Hi,
I have 3 vcf files and I want to merge these in the following format:
#CHROM POS REF ALT-1 ALT-2 ALT-3
I used the following command for this purpose:
bcftools merge -m all file1.vcf file2.vcf file3.vcf | bcftools query -f '%CHROM\t%POS\t%REF\t%ALT{0}\t%ALT{1}\t%ALT{2}\n' > combined.txt
These are the number of variants in each file:
file1.vcf
= 665,848file2.vcf
= 741,666file3.vcf
= 825,351combined.txt
= 705,445
combined.txt
looks like this:
I read that bcftools merge will write output if there is at least one variant at the particular position. In my file combined.txt
only ALT-1 has entry in the entire file. ALT-2 and ALT-3 columns have '.' throughout.
If it writes output if there is at least one variant at a position, then how come other two columns are empty ? I don't understand how it decides which variants to be in the file.
Also if there are any other ways to do this please suggest me. Hope someone would help me with this.
Thank you
Oh, that does make sense. So how can I get alternate allele of second and third files ?
I think there is a gap in your understanding of the concepts.

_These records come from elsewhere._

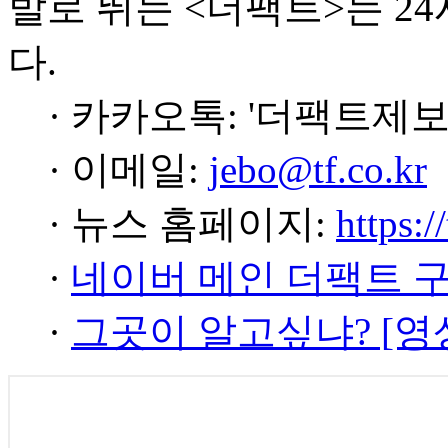
발로 뛰는 <더팩트>는 2
다.
· 카카오톡: '더팩트제보
· 이메일:
jebo@tf.co.kr
· 뉴스 홈페이지:
https:/
·
네이버 메인 더팩트 
·
그곳이 알고싶냐? [영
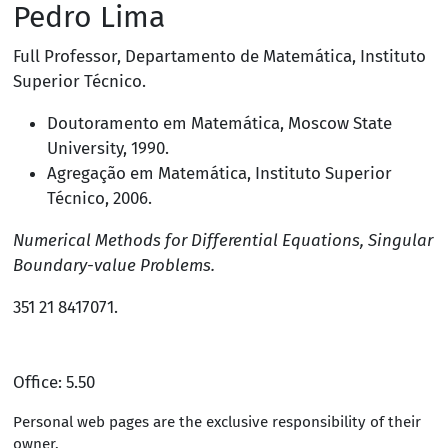
Pedro Lima
Full Professor
,
Departamento de Matemática
,
Instituto
Superior Técnico
.
Doutoramento em Matemática,
Moscow State
University
, 1990.
Agregação em Matemática, Instituto Superior
Técnico, 2006.
Numerical Methods for Differential Equations, Singular
Boundary-value Problems.
351 21 8417071
.
Office: 5.50
Personal web pages are the exclusive responsibility of their
owner.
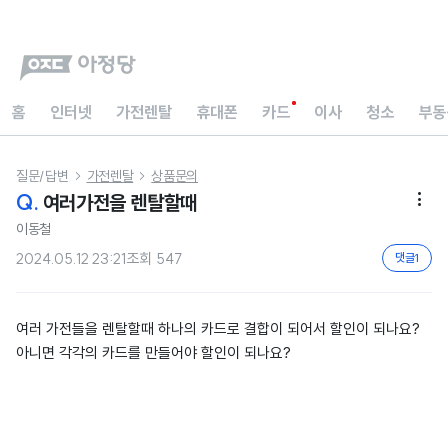
홈
인터넷
가전렌탈
휴대폰
카드
이사
청소
부동
질문/답변
가전렌탈
상품문의


Q.
여러가전을 렌탈할때

이동철
2024.05.12 23:21
조회
547
댓글
1
여러 가전들을 렌탈할때 하나의 카드로 결합이 되어서 할인이 되나요?
아니면 각각의 카드를 만들어야 할인이 되나요?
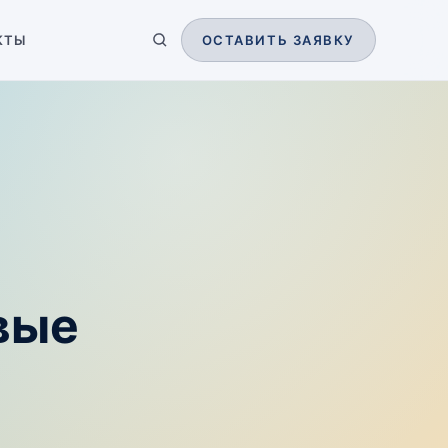
КТЫ
ОСТАВИТЬ ЗАЯВКУ
вые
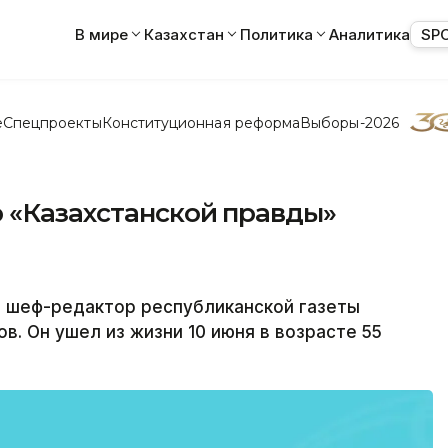
В мире
Казахстан
Политика
Аналитика
SP
е
Спецпроекты
Конституционная реформа
Выборы-2026
 «Казахстанской правды»
 шеф-редактор республиканской газеты
в. Он ушел из жизни 10 июня в возрасте 55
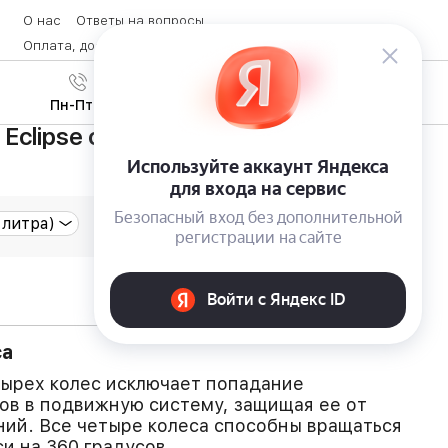
О нас
Ответы на вопросы
Оплата, доставка и возврат товара
Контакты
Вход
/
8 (800) 600-28-07
Регистрация
Пн-Пт с 9:00 до 19:00
 Eclipse с инновационной колесной
са
ырех колес исключает попадание
ов в подвижную систему, защищая ее от
ий. Все четыре колеса способны вращаться
и на 360 градусов.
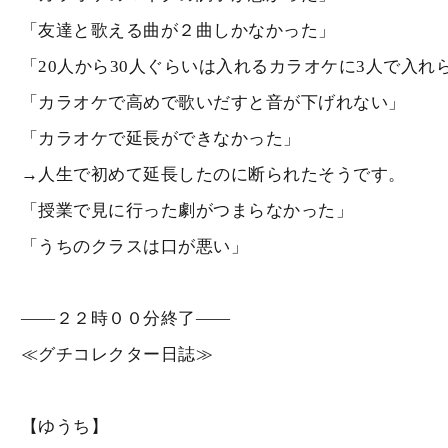
「友達と歌える曲が２曲しかなかった」
「20人から30人ぐらいは入れるカラオケに3人で入れ
「カラオケで高めで歌いだすと音が下げれない」
「カラオケで延長ができなかった」
→人生で初めて延長したのに断られたそうです。
「授業で見に行った劇がつまらなかった」
「うちのクラスは口が悪い」
――２２時００分終了――
≪グチコレクター日誌≫
【ゆうち】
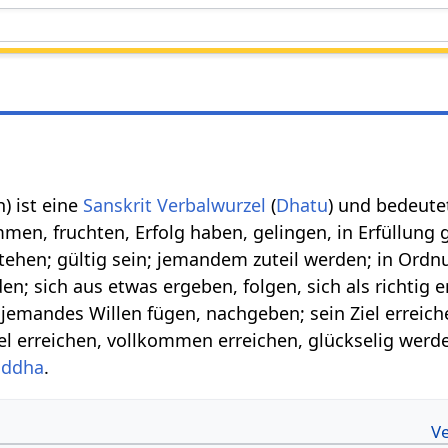
dh) ist eine
Sanskrit Verbalwurzel
(
Dhatu
) und bedeute
men, fruchten, Erfolg haben, gelingen, in Erfüllung 
ehen; gültig sein; jemandem zuteil werden; in Ordn
n; sich aus etwas ergeben, folgen, sich als richtig e
 jemandes Willen fügen, nachgeben; sein Ziel erreich
el erreichen, vollkommen erreichen, glückselig werd
iddha
.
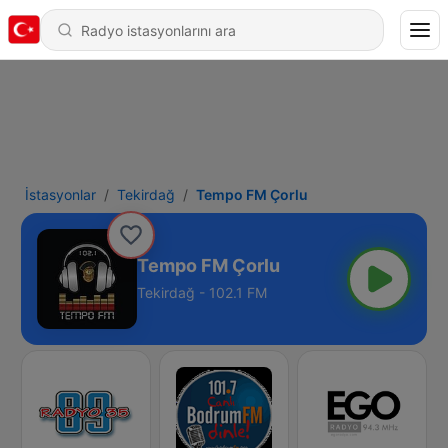
İstasyonlar
Tekirdağ
Tempo FM Çorlu
Tempo FM Çorlu
Tekirdağ - 102.1 FM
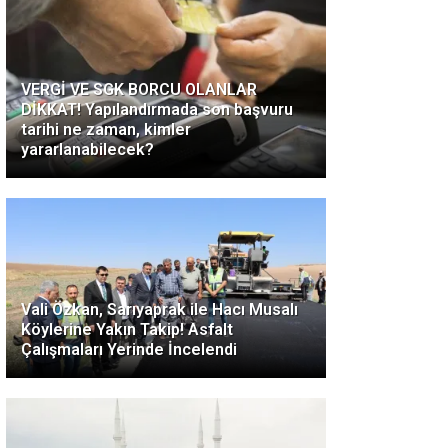
VERGİ VE SGK BORCU OLANLAR
DİKKAT! Yapılandırmada son başvuru
tarihi ne zaman, kimler
yararlanabilecek?
Vali Özkan, Sarıyaprak ile Hacı Musalı
Köylerine Yakın Takip! Asfalt
Çalışmaları Yerinde İncelendi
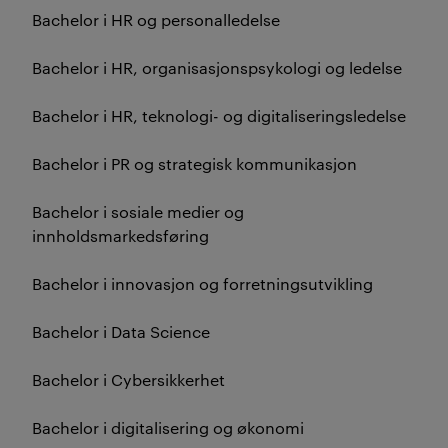
Bachelor i HR og personalledelse
Bachelor i HR, organisasjonspsykologi og ledelse
Bachelor i HR, teknologi- og digitaliseringsledelse
Bachelor i PR og strategisk kommunikasjon
Bachelor i sosiale medier og
innholdsmarkedsføring
Bachelor i innovasjon og forretningsutvikling
Bachelor i Data Science
Bachelor i Cybersikkerhet
Bachelor i digitalisering og økonomi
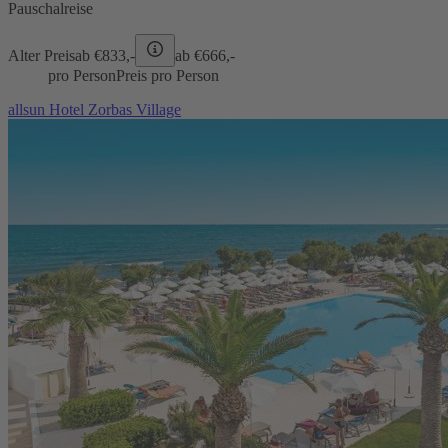
Pauschalreise
Alter Preis
ab €
833,-
ab €
666,-
pro Person
Preis pro Person
allsun Hotel Zorbas Village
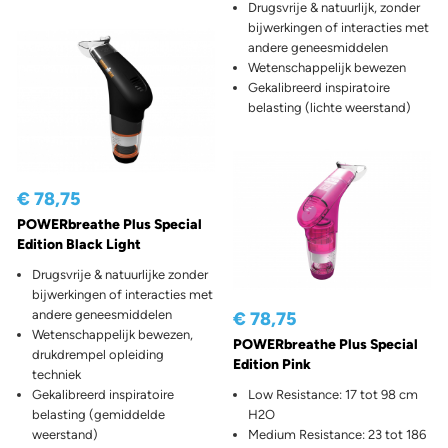
Drugsvrije & natuurlijk, zonder
bijwerkingen of interacties met
andere geneesmiddelen
Wetenschappelijk bewezen
Gekalibreerd inspiratoire
belasting (lichte weerstand)
€ 78,75
POWERbreathe Plus Special
Edition Black Light
Drugsvrije & natuurlijke zonder
bijwerkingen of interacties met
andere geneesmiddelen
€ 78,75
Wetenschappelijk bewezen,
POWERbreathe Plus Special
drukdrempel opleiding
Edition Pink
techniek
Gekalibreerd inspiratoire
Low Resistance: 17 tot 98 cm
belasting (gemiddelde
H2O
weerstand)
Medium Resistance: 23 tot 186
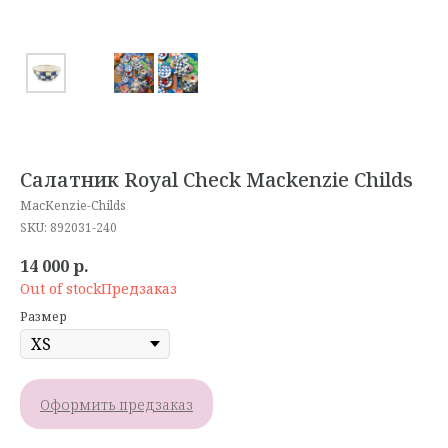
Салатник Royal Check Mackenzie Childs
MacKenzie-Childs
SKU:
892031-240
14 000
р.
Out of stock
Размер
Оформить предзаказ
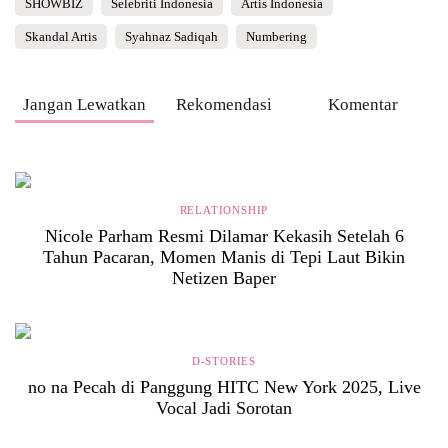
SHOWBIZ
Selebriti Indonesia
Artis Indonesia
Skandal Artis
Syahnaz Sadiqah
Numbering
Jangan Lewatkan
Rekomendasi
Komentar
RELATIONSHIP
Nicole Parham Resmi Dilamar Kekasih Setelah 6
Tahun Pacaran, Momen Manis di Tepi Laut Bikin
Netizen Baper
D-STORIES
no na Pecah di Panggung HITC New York 2025, Live
Vocal Jadi Sorotan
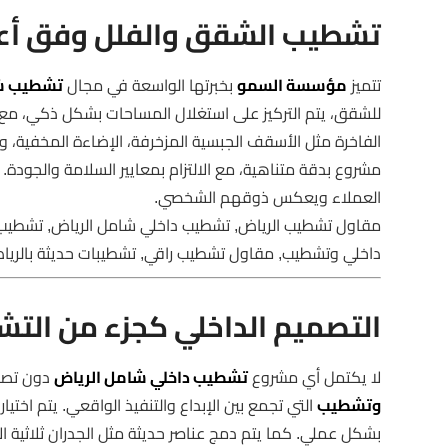
تشطيب الشقق والفلل وفق أعلى
تتميز
مؤسسة السمو
بخبرتها الواسعة في مجال
تشطيب شق
للشقق، يتم التركيز على استغلال المساحات بشكل ذكي، مع تو
الفاخرة مثل الأسقف الجبسية المزخرفة، الإضاءة المخفية، 
مشروع بدقة متناهية، مع الالتزام بمعايير السلامة والجود
العملاء ويعكس ذوقهم الشخصي.
مقاول تشطيب الرياض, تشطيب داخلي شامل الرياض, تشطيب
داخلي وتشطيب, مقاول تشطيب راقي, تشطيبات حديثة بالري
التصميم الداخلي كجزء من الت
لا يكتمل أي مشروع
تشطيب داخلي شامل الرياض
دون تصمي
وتشطيب
التي تجمع بين الإبداع والتنفيذ الواقعي. يتم اختيا
بشكل عملي. كما يتم دمج عناصر حديثة مثل الجدران ثلاثية ال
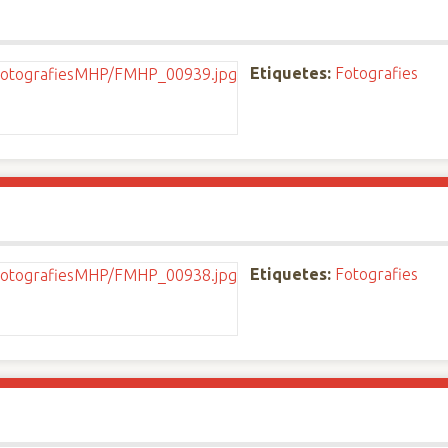
Etiquetes:
Fotografies
Etiquetes:
Fotografies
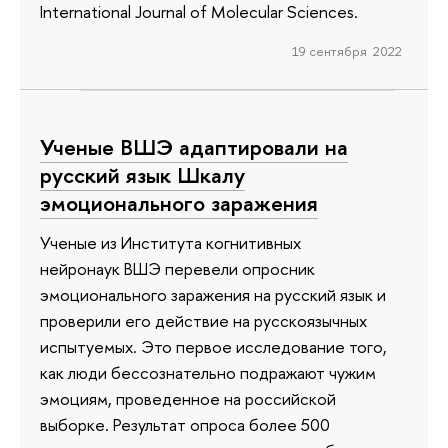
International Journal of Molecular Sciences.
19 сентября 2022
Ученые ВШЭ адаптировали на
русский язык Шкалу
эмоционального заражения
Ученые из Института когнитивных
нейронаук ВШЭ перевели опросник
эмоционального заражения на русский язык и
проверили его действие на русскоязычных
испытуемых. Это первое исследование того,
как люди бессознательно подражают чужим
эмоциям, проведенное на российской
выборке. Результат опроса более 500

The Alternate allele for a biallelic variant locus will be the same across samples. Only in a multi-allelic locus will there be multiple alternate alleles. So if you wish to get the genotype of each sample, get
[\t%TGT]
using bcftools query after you're done merging.Yes, my vcfs are single-sample VCFs. Oh okay, will try with that. Thank you.